Quote from: willbo on December 07, 2021, 02:20:32 PMI guess the idea is that in the '50s, their children's books (and culture in general) weren't allowed to mention the war, abuse, etc, they had to repress that and be jolly and upbeat, so they were making up for it by writing honest and open stuff for the next generation. But maybe they went a bit too far in the extreme once they got a taste for scaring us kids.

The Silver Sword?

Quote from: Glebe on December 06, 2021, 06:00:07 PMI think I borrowed that from the library as a wee lad but never actually read it. Cover was enough to put the shits up you in any case.



There's also Fisk's book Trillions, in which trllions of tiny diamond-like objects drift down from the sky. It's not creepy in the way that Grinny is (or Fisk's other book A Rag, a Bone, and a Hank of Hair) but I remember it really unsettled me. There were repeated descriptions of the army using nuclear weapons against the Trillions, to no effect on them but birds began falling dead from the sky. I was too young to really understand the anti-war/pollution message but it made me feel unhappy in a way I just couldn't articulate.



Quote from: QDRPHNC on December 06, 2021, 03:23:41 PM

Oh God that cover is stirring memories. I think that's the book which introduced me to the haunting of 50 Berkley Square. The author took great pleasure in describing the hideous clawed thing which drove men mad or killed them with fear, or both. There was a picture as well, obviously. It sits in my memory as some weird flaming Thing with mean eyes and claws coming towards the reader, and the memory still puts the wind up me.

QDRPHNC

Quote from: Registering to lurk on December 08, 2021, 08:43:28 PMOh God that cover is stirring memories. I think that's the book which introduced me to the haunting of 50 Berkley Square. The author took great pleasure in describing the hideous clawed thing which drove men mad or killed them with fear, or both. There was a picture as well, obviously. It sits in my memory as some weird flaming Thing with mean eyes and claws coming towards the reader, and the memory still puts the wind up me.

There is a page on 50 Berkley Square, but the illustration is a window smashing in on two old men.

[Document images with their source code]
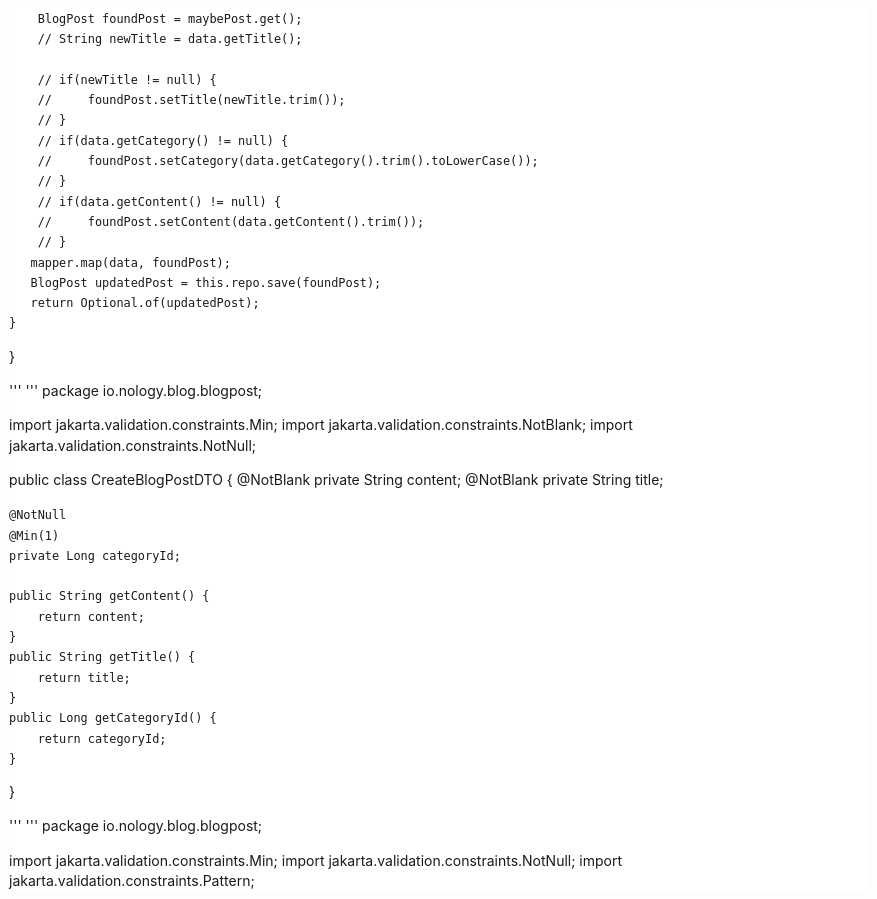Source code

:         BlogPost foundPost = maybePost.get();
        // String newTitle = data.getTitle();
        
        // if(newTitle != null) {
        //     foundPost.setTitle(newTitle.trim());
        // }
        // if(data.getCategory() != null) {
        //     foundPost.setCategory(data.getCategory().trim().toLowerCase());
        // }
        // if(data.getContent() != null) {
        //     foundPost.setContent(data.getContent().trim());
        // }
       mapper.map(data, foundPost);
       BlogPost updatedPost = this.repo.save(foundPost);
       return Optional.of(updatedPost);
    }

}

'''
'''
package io.nology.blog.blogpost;

import jakarta.validation.constraints.Min;
import jakarta.validation.constraints.NotBlank;
import jakarta.validation.constraints.NotNull;

public class CreateBlogPostDTO {
    @NotBlank
    private String content;
    @NotBlank
    private String title;
    
    @NotNull
    @Min(1)
    private Long categoryId;
    
    public String getContent() {
        return content;
    }
    public String getTitle() {
        return title;
    }
    public Long getCategoryId() {
        return categoryId;
    }
 
    
}

'''
'''
package io.nology.blog.blogpost;

import jakarta.validation.constraints.Min;
import jakarta.validation.constraints.NotNull;
import jakarta.validation.constraints.Pattern;

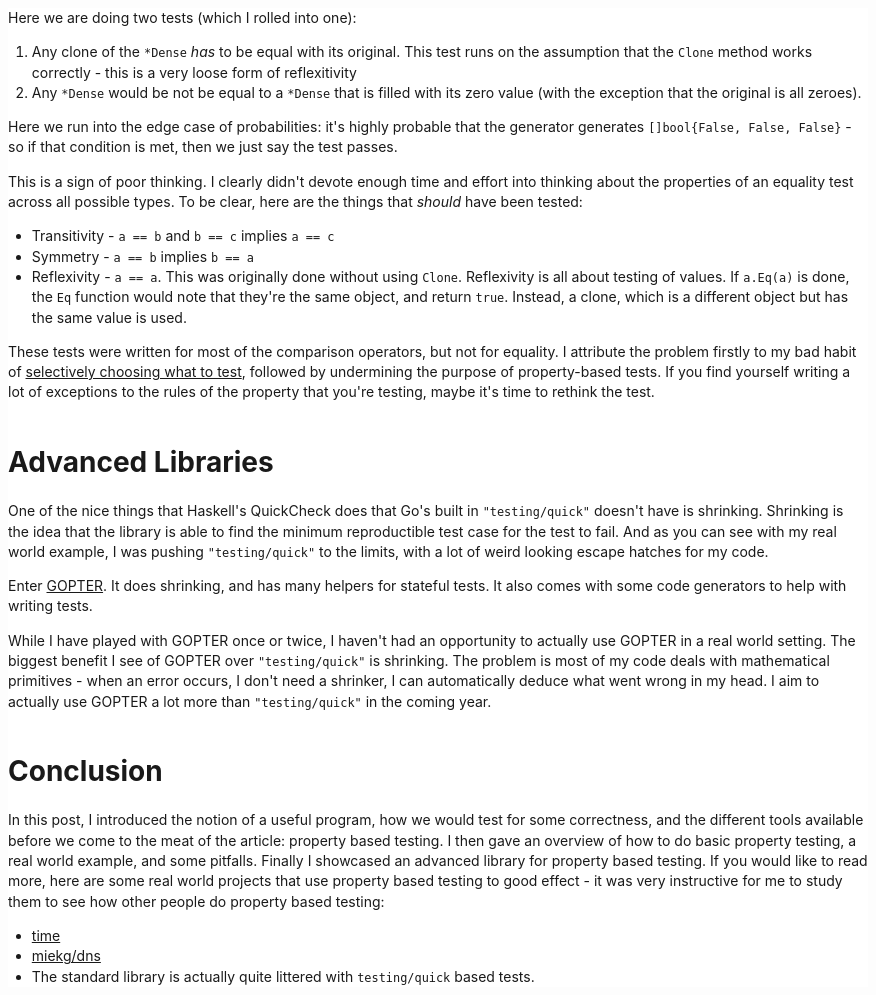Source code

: Here we are doing two tests (which I rolled into one):

1. Any clone of the `*Dense` *has* to be equal with its original. This test runs on the assumption that the `Clone` method works correctly - this is a very loose form of reflexitivity
2. Any `*Dense` would be not be equal to a `*Dense` that is filled with its zero value (with the exception that the original is all zeroes).

Here we run into the edge case of probabilities: it's highly probable that the generator generates `[]bool{False, False, False}` - so if that condition is met, then we just say the test passes.

This is a sign of poor thinking. I clearly didn't devote enough time and effort into thinking about the properties of an equality test across all possible types. To be clear, here are the things that *should* have been tested:

* Transitivity - `a == b` and `b == c` implies `a == c`
* Symmetry - `a == b` implies `b == a`
* Reflexivity - `a == a`. This was originally done without using `Clone`. Reflexivity is all about testing of values. If `a.Eq(a)` is done, the `Eq` function would note that they're the same object, and return `true`. Instead, a clone, which is a different object but has the same value is used.

These tests were written for most of the comparison operators, but not for equality. I attribute the problem firstly to my bad habit of [selectively choosing what to test](https://blog.chewxy.com/2017/01/04/what-to-test/), followed by undermining the purpose of property-based tests. If you find yourself writing a lot of exceptions to the rules of the property that you're testing, maybe it's time to rethink the test.

# Advanced Libraries #

One of the nice things that Haskell's QuickCheck does that Go's built in `"testing/quick"` doesn't have is shrinking. Shrinking is the idea that the library is able to find the minimum reproductible test case for the test to fail. And as you can see with my real world example, I was pushing `"testing/quick"` to the limits, with a lot of weird looking escape hatches for my code.

Enter [GOPTER](https://github.com/leanovate/gopter). It does shrinking, and has many helpers for stateful tests. It also comes with some code generators to help with writing tests.

While I have played with GOPTER once or twice, I haven't had an opportunity to actually use GOPTER in a real world setting. The biggest benefit I see of GOPTER over `"testing/quick"` is shrinking. The problem is most of my code deals with mathematical primitives - when an error occurs, I don't need a shrinker, I can automatically deduce what went wrong in my head. I aim to actually use GOPTER a lot more than `"testing/quick"` in the coming year. 


# Conclusion #

In this post, I introduced the notion of a useful program, how we would test for some correctness, and the different tools available before we come to the meat of the article: property based testing. I then gave an overview of how to do basic property testing, a real world example, and some pitfalls. Finally I showcased an advanced library for property based testing. If you would like to read more, here are some real world projects that use property based testing to good effect - it was very instructive for me to study them to see how other people do property based testing:

* [time](https://golang.org/src/time/time_test.go) 
* [miekg/dns](https://github.com/miekg/dns/blob/master/parse_test.go) 
* The standard library is actually quite littered with `testing/quick` based tests.
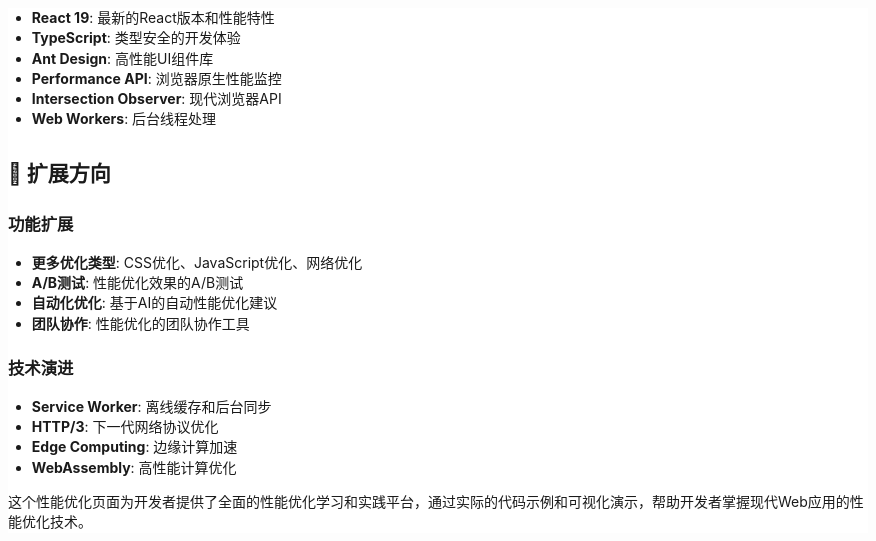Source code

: - **React 19**: 最新的React版本和性能特性
- **TypeScript**: 类型安全的开发体验
- **Ant Design**: 高性能UI组件库
- **Performance API**: 浏览器原生性能监控
- **Intersection Observer**: 现代浏览器API
- **Web Workers**: 后台线程处理

## 🔮 扩展方向

### 功能扩展
- **更多优化类型**: CSS优化、JavaScript优化、网络优化
- **A/B测试**: 性能优化效果的A/B测试
- **自动化优化**: 基于AI的自动性能优化建议
- **团队协作**: 性能优化的团队协作工具

### 技术演进
- **Service Worker**: 离线缓存和后台同步
- **HTTP/3**: 下一代网络协议优化
- **Edge Computing**: 边缘计算加速
- **WebAssembly**: 高性能计算优化

这个性能优化页面为开发者提供了全面的性能优化学习和实践平台，通过实际的代码示例和可视化演示，帮助开发者掌握现代Web应用的性能优化技术。
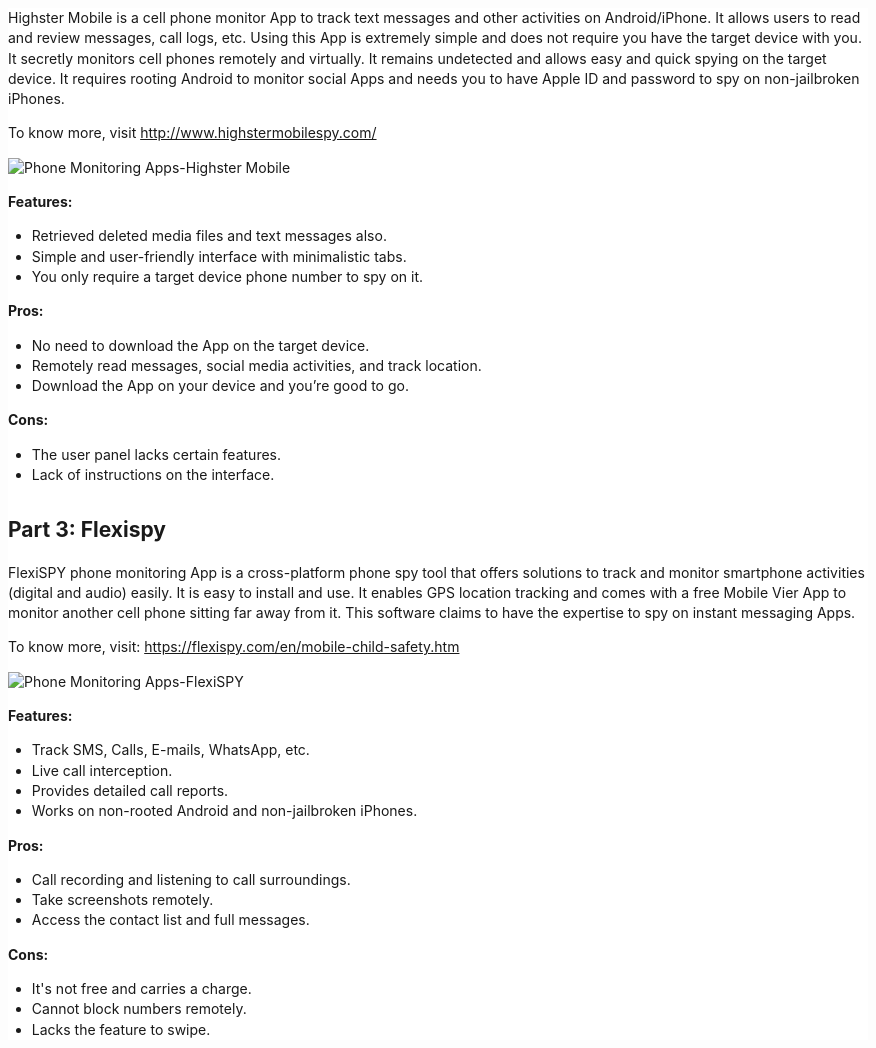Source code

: Highster Mobile is a cell phone monitor App to track text messages and other activities on Android/iPhone. It allows users to read and review messages, call logs, etc. Using this App is extremely simple and does not require you have the target device with you. It secretly monitors cell phones remotely and virtually. It remains undetected and allows easy and quick spying on the target device. It requires rooting Android to monitor social Apps and needs you to have Apple ID and password to spy on non-jailbroken iPhones.

To know more, visit <http://www.highstermobilespy.com/>

![Phone Monitoring Apps-Highster Mobile](https://images.wondershare.com/drfone/article/2017/10/15081775552758.jpg)

**Features:**

- Retrieved deleted media files and text messages also.
- Simple and user-friendly interface with minimalistic tabs.
- You only require a target device phone number to spy on it.

**Pros:**

- No need to download the App on the target device.
- Remotely read messages, social media activities, and track location.
- Download the App on your device and you’re good to go.

**Cons:**

- The user panel lacks certain features.
- Lack of instructions on the interface.

## Part 3: Flexispy

FlexiSPY phone monitoring App is a cross-platform phone spy tool that offers solutions to track and monitor smartphone activities (digital and audio) easily. It is easy to install and use. It enables GPS location tracking and comes with a free Mobile Vier App to monitor another cell phone sitting far away from it. This software claims to have the expertise to spy on instant messaging Apps.

To know more, visit: <https://flexispy.com/en/mobile-child-safety.htm>

![Phone Monitoring Apps-FlexiSPY](https://images.wondershare.com/drfone/article/2017/10/15081776155715.jpg)

**Features:**

- Track SMS, Calls, E-mails, WhatsApp, etc.
- Live call interception.
- Provides detailed call reports.
- Works on non-rooted Android and non-jailbroken iPhones.

**Pros:**

- Call recording and listening to call surroundings.
- Take screenshots remotely.
- Access the contact list and full messages.

**Cons:**

- It's not free and carries a charge.
- Cannot block numbers remotely.
- Lacks the feature to swipe.
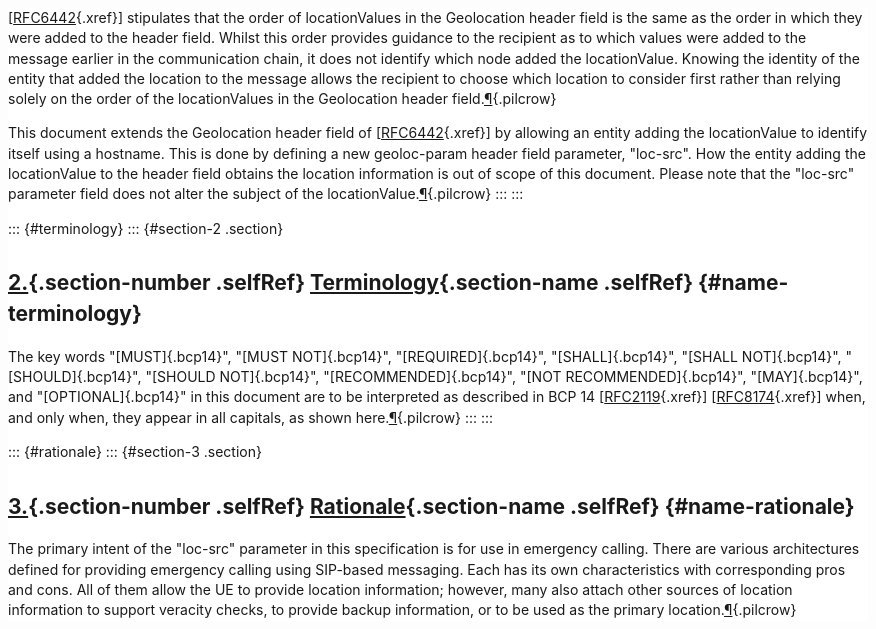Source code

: \[[RFC6442](#RFC6442){.xref}\] stipulates that the order of
locationValues in the Geolocation header field is the same as the order
in which they were added to the header field. Whilst this order provides
guidance to the recipient as to which values were added to the message
earlier in the communication chain, it does not identify which node
added the locationValue. Knowing the identity of the entity that added
the location to the message allows the recipient to choose which
location to consider first rather than relying solely on the order of
the locationValues in the Geolocation header
field.[¶](#section-1-2){.pilcrow}

This document extends the Geolocation header field of
\[[RFC6442](#RFC6442){.xref}\] by allowing an entity adding the
locationValue to identify itself using a hostname. This is done by
defining a new geoloc-param header field parameter, \"loc-src\". How the
entity adding the locationValue to the header field obtains the location
information is out of scope of this document. Please note that the
\"loc-src\" parameter field does not alter the subject of the
locationValue.[¶](#section-1-3){.pilcrow}
:::
:::

::: {#terminology}
::: {#section-2 .section}
## [2.](#section-2){.section-number .selfRef} [Terminology](#name-terminology){.section-name .selfRef} {#name-terminology}

The key words \"[MUST]{.bcp14}\", \"[MUST NOT]{.bcp14}\",
\"[REQUIRED]{.bcp14}\", \"[SHALL]{.bcp14}\", \"[SHALL NOT]{.bcp14}\",
\"[SHOULD]{.bcp14}\", \"[SHOULD NOT]{.bcp14}\",
\"[RECOMMENDED]{.bcp14}\", \"[NOT RECOMMENDED]{.bcp14}\",
\"[MAY]{.bcp14}\", and \"[OPTIONAL]{.bcp14}\" in this document are to be
interpreted as described in BCP 14 \[[RFC2119](#RFC2119){.xref}\]
\[[RFC8174](#RFC8174){.xref}\] when, and only when, they appear in all
capitals, as shown here.[¶](#section-2-1){.pilcrow}
:::
:::

::: {#rationale}
::: {#section-3 .section}
## [3.](#section-3){.section-number .selfRef} [Rationale](#name-rationale){.section-name .selfRef} {#name-rationale}

The primary intent of the \"loc-src\" parameter in this specification is
for use in emergency calling. There are various architectures defined
for providing emergency calling using SIP-based messaging. Each has its
own characteristics with corresponding pros and cons. All of them allow
the UE to provide location information; however, many also attach other
sources of location information to support veracity checks, to provide
backup information, or to be used as the primary
location.[¶](#section-3-1){.pilcrow}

QUESTIONS ON THE MATERIAL ▸
A) In the forum thread about unsettling children's books, what drifts down from the sky in Fisk's book Trillions?
B) Gather every line of the entries that contains the string "drfone".

ANSWERS TO EACH TASK ▸
A) Trillions of tiny diamond-like objects.

B)
![Phone Monitoring Apps-Highster Mobile](https://images.wondershare.com/drfone/article/2017/10/15081775552758.jpg)
![Phone Monitoring Apps-FlexiSPY](https://images.wondershare.com/drfone/article/2017/10/15081776155715.jpg)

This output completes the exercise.